All parts of the hemlock plant contain the alkaloid coniine. Coniine (C8H17N) is an alkaline liquid with a pKb of 1 and a density of 0.844 g/ml. Ingestion of the substance may cause weakness, drowsiness, nausea, vomiting, labored respiration, paralysis and death. If an attempted murderer poured 2.5 ml of coniine into someone’s 500 ml water bottle, what would the pH be for the resulting solution? If the lethal dose for mice of 7 mg/kg of body weight is similar to that for humans, would a 120 pound athlete die from drinking the contents of the water bottle?

Answer 1

pH of resulting solution = 12.42

would a 120 pound athlete die? : Yes

Explanation

volume coniine = 2.5 mL

mass coniine = (volume coniine) * (density coniine)

mass coniine = (2.5 mL) * (0.844 g/mL)

mass coniine = 2.11 g

moles coniine = (mass coniine) / (molar mass coniine)

moles coniine = (2.11 g) / (127.2273 g/mol)

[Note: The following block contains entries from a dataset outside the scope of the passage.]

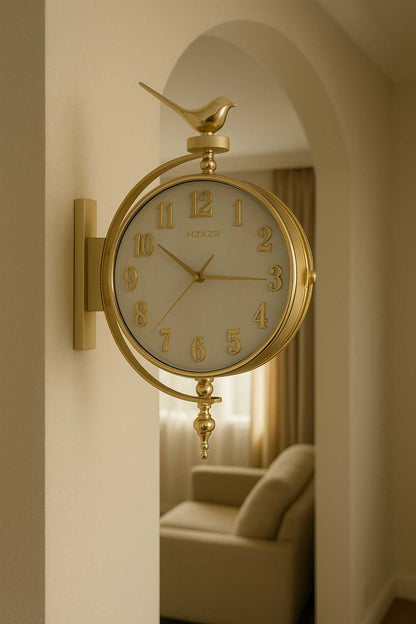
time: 10:15
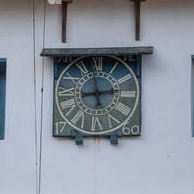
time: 2:58
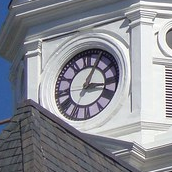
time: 3:04
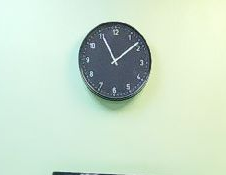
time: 11:08
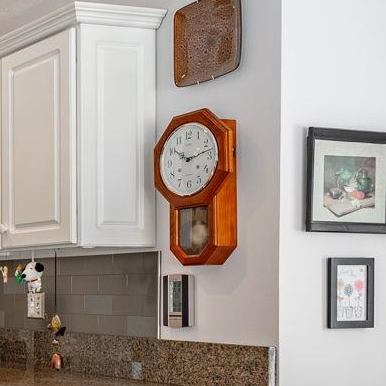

moles coniine = 0.01658 mol

concentration coniine = (moles coniine) / (total volume in Liter)

concentration coniine = (0.01658 mol) / (0.5025 L)

concentration coniine = 0.0330 M

pK_b = 1

K_b = 10^-pK_b

K_b = 10^-1

K_b = 0.10

ICE table	C8H17N (aq)	H2O (l)		C8H17NH+ (aq)	OH- (aq)
Initial conc.	0.0330 M	-		0	0
Change	-x	-		+x	+x
Equilibrium	0.0330 M - x	-		+x	+x

K_b = [C₈H₁₇NH⁺]_eq[OH^-]_eq / [C₈H₁₇N]_eq

0.10 = [(x) * (x)] / (0.0330 M - x)

Solving for x, x = 0.02616 M

[OH^-] = x = 0.02616 M

pOH = -log[OH^-]

pOH = -log(0.02616 M)

pOH = 1.58

pH = 14 - pOH

pH = 14 - 1.58

pH = 12.42

(b.) mass of athlete = 120 lb

mass of athlete = 120 lb * (1 kg / 2.20462 lb)

mass of athlete = 54.43 kg

lethal amount of coniine = (mass of athlete) * (lethal dose)

lethal amount of coniine = (54.43 kg) * (7 mg/kg)

lethal amount of coniine = 381.0 mg

lethal amount of coniine = 0.381 g

Since mass of coniine injested (2.11 g) is greater than lethal amount (0.381 g), therefore, athlete will die.